US whistleblower-friendly site Cryptome recently suffered a short outage, after it was booted offline by its ISP and then let back.
Unlike Wikileaks and former front-man Julian Assange, Cryptome and its founders have never vigorously sought the limelight, though the site’s persistence and committment to free speech – it has been running since 1996 – cannot be doubted.
Cryptome describes its purpose fairly plainly as a repository for “material on freedom of expression, privacy, cryptology, dual-use technologies, national security, intelligence, and secret governance – open, secret and classified documents – but not limited to those.”
In this case, a complainant using the name Sima Jiro asked Network Solutions, Cryptome’s service provider, to look into an archive entitled jp-terrorist-files.zip, claiming that it “clearly” violated the company’s terms of use.
Although Sima Jiro mentioned that the files included documents that were “probably classified or confidential,” this didn’t appear to be the chief reason for the complaint.
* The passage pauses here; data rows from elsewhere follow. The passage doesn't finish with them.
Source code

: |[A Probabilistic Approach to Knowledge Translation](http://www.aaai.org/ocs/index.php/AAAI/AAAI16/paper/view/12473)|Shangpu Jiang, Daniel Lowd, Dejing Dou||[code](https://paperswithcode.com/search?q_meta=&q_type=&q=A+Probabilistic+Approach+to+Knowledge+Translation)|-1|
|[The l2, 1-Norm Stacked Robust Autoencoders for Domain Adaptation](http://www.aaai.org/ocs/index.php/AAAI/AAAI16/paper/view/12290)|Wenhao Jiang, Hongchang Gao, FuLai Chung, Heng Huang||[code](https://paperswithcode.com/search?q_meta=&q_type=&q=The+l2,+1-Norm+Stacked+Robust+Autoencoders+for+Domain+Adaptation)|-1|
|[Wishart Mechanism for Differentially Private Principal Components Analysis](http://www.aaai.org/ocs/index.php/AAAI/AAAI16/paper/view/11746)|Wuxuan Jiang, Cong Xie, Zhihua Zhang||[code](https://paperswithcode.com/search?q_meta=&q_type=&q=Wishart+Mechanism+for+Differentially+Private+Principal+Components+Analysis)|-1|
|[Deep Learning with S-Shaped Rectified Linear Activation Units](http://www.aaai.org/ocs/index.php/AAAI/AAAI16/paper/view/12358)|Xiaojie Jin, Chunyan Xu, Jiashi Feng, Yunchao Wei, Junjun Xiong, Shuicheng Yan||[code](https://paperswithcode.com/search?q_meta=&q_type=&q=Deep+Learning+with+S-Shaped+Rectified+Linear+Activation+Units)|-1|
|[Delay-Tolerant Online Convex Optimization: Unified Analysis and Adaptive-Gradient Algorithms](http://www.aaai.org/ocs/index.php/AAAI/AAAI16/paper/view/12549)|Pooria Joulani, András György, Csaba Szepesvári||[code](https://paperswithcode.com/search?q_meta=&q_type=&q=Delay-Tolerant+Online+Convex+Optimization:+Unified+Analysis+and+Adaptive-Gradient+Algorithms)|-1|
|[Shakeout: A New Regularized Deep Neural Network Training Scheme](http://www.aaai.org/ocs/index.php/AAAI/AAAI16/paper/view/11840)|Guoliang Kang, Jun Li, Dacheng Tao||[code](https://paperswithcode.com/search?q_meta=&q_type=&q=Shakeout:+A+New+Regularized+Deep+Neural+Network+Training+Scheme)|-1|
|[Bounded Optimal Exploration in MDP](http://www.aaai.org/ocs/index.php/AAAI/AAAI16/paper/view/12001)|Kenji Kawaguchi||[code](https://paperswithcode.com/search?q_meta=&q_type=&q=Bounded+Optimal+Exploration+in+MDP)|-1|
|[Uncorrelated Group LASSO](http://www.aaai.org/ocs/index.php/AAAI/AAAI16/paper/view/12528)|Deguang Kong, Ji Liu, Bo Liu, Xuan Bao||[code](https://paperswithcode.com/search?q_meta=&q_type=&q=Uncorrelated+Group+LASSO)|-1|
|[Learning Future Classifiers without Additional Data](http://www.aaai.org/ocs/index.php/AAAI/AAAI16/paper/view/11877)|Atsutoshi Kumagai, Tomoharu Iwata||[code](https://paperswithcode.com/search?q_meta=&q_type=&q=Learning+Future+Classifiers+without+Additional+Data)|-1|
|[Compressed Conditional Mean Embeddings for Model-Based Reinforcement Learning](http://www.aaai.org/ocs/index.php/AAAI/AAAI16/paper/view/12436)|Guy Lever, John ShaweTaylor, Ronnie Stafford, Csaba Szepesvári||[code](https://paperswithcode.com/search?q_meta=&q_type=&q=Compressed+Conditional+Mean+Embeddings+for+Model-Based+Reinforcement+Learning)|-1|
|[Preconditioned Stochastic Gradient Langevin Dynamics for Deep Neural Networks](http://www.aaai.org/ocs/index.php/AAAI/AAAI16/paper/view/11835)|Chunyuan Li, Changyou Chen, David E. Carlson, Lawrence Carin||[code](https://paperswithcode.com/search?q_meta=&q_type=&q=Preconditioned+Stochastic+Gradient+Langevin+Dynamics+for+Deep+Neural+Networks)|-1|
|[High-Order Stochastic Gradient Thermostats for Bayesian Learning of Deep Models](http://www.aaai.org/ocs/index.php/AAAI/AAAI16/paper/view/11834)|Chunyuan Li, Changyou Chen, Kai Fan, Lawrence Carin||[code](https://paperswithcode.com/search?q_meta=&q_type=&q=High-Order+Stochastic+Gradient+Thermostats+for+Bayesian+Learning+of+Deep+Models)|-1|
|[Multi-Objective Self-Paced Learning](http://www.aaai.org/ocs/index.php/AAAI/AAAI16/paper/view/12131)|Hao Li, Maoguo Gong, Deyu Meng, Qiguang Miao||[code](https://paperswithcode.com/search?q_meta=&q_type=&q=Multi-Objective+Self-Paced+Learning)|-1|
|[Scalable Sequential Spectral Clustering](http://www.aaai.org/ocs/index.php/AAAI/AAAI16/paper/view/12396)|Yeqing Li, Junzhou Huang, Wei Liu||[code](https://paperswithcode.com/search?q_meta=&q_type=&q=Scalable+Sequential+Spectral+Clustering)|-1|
The main problem, suggested Sima Jiro, was that the questionable material also provided “lots of personal information, such as names, DOBs [dates of birth], family structures, workplaces, phone numbers,” and thus that “[p]eople whose private information has been exposed are now in very deep worry.”
And whether you’re a serious freespeecher or not, it’s hard to quibble with that sort of complaint.
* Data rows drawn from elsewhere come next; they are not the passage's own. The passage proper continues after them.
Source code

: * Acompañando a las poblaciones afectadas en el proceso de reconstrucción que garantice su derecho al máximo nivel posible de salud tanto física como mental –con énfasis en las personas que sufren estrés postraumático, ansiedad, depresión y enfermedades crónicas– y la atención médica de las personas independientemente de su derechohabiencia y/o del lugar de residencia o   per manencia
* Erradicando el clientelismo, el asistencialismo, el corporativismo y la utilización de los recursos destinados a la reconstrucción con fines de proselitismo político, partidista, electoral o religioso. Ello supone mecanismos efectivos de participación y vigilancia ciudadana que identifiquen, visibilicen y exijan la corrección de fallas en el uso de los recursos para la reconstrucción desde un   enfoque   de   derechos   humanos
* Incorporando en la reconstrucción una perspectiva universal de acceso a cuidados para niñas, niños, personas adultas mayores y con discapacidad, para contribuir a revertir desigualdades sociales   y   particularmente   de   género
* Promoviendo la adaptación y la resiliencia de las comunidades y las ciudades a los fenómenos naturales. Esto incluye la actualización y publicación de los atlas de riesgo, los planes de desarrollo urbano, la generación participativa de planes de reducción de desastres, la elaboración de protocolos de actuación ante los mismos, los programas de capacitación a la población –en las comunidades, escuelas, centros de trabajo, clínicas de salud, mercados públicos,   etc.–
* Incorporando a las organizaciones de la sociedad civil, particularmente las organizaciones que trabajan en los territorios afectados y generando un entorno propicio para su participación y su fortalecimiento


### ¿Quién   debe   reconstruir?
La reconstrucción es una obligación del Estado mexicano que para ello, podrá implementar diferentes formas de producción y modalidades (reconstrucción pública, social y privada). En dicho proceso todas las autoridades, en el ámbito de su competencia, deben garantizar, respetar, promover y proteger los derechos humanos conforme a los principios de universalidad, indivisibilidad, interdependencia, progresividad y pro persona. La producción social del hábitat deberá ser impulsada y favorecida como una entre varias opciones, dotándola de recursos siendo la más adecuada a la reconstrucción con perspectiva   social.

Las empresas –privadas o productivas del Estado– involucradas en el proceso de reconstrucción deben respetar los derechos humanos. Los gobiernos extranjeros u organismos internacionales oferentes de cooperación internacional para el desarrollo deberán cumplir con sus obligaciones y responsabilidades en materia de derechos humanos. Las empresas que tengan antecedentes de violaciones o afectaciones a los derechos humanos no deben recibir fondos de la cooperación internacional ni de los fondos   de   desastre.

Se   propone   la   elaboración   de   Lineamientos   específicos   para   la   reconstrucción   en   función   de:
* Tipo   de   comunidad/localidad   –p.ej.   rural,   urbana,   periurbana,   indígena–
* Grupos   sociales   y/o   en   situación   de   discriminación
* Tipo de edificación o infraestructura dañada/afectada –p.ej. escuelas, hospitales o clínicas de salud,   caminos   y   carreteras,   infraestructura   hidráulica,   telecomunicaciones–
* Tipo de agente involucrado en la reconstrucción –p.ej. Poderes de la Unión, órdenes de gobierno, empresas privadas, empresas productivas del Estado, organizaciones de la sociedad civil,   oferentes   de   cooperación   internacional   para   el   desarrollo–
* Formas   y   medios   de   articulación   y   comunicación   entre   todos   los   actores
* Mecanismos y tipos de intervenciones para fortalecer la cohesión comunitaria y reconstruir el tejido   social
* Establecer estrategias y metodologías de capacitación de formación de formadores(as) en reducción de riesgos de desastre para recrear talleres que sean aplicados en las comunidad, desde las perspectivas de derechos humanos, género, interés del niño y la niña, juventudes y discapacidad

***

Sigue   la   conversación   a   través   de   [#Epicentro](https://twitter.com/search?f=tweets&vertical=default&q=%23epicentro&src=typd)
Of course, the complaint could be made-up: there might, after all, be no-one on the list who is in any sort of worry at all, let alone deep worry, as claimed.
Nevertheless, PII (personally identifiable information) remains PII, regardless of the status of the person in the equation.
As a result, Cryptome was suspended by Network Solutions for hosting what the ISP referred to as malicious content.
The outage was brief, however, with Cryptome’s connectivity restored less than an hour later.
The intriguing thing here is not the takedown itself, but the reason suggested, in the Network Solutions takedown boilerplate, as the most likely explanation for what happened:
This can be caused by code vulnerabilities in an existing content-management system (CMS) or other script that has been compromised. The most common cause is an outdated, hacked CMS such as Joomla, Drupal, or WordPress. To rectify this issue, you will need to secure your CMS. If your site is a CMS, you will need to update the code/script(s) via FTP. We will not enable web access for you to secure your compromised form(s) or site(s). If you can't update the site via FTP you will need to disable the site before we can lift any suspension, including removing ALL of the PHP content.
I imagine it is probably legally safer for an ISP to start off by giving its customers the benefit of the doubt, and blaming external hackers, than by openly accusing them of deliberately hosting malicious content.
(It also gracefully skirts the issue of whether the content really is malicious, or merely worthy of urgent investigation.)
But I also don’t doubt the stated experience of Network Solutions, namely that an unpatched content management system is the most likely reason for dodgy or unwanted content to turn up on a site that users are complaining about.
Note also that simply “disabling” your site isn’t enough for Network Solutions to let you back in to try to fix it: the ISP insists that you remove all PHP content first.
PHP is a server-side scripting language that is commonly used to rewrite web pages, or to build them on the fly, before sending them out to a visitor.
That means that HTML file templates that appear perfectly innocent on your server may end up actively dangerous by the time they set sail from your server in HTTP replies.
Of course, Network Solutions’ advice to “remove all PHP” may not be as easy as it sounds.
You probably remember the recent case of a compromise in the official distribution of the OpenX ad-server software.
In that attack, rogue PHP scripts were disguised as JavaScript and then buried deeply and non-obviously inside an optional JavaScript component.
Why not take the Network Solutions takedown notice both as a warning and as advice for your own site?
Make sure you don’t host anything unexpected and unwanted:
- Patch early, patch often.
- Consider using an anti-virus product to scan your content servers. (Yes, even if they are running Linux.)
- Consider an outbound (or reverse) web proxy to scan served-up content on the way out.
- Keep your eye on your PHP modules, and beware of rogue components.